Reproduce the entire listing below exactly.

## DATA PROVIDED
....................
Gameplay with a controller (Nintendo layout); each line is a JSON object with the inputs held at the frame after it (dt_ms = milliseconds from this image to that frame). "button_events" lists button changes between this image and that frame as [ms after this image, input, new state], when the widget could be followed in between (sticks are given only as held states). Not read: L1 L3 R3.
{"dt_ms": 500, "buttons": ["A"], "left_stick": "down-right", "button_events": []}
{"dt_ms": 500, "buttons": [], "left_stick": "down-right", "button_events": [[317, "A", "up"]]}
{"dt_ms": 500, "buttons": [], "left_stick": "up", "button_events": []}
....................
## RESULT
Gameplay with a controller (Nintendo layout); each line is a JSON object with the inputs held at the frame after it (dt_ms = milliseconds from this image to that frame). "button_events" lists button changes between this image and that frame as [ms after this image, input, new state], when the widget could be followed in between (sticks are given only as held states). Not read: L1 L3 R3.
{"dt_ms": 500, "buttons": ["A"], "left_stick": "down-right", "button_events": []}
{"dt_ms": 500, "buttons": [], "left_stick": "down-right", "button_events": [[317, "A", "up"]]}
{"dt_ms": 500, "buttons": [], "left_stick": "up", "button_events": []}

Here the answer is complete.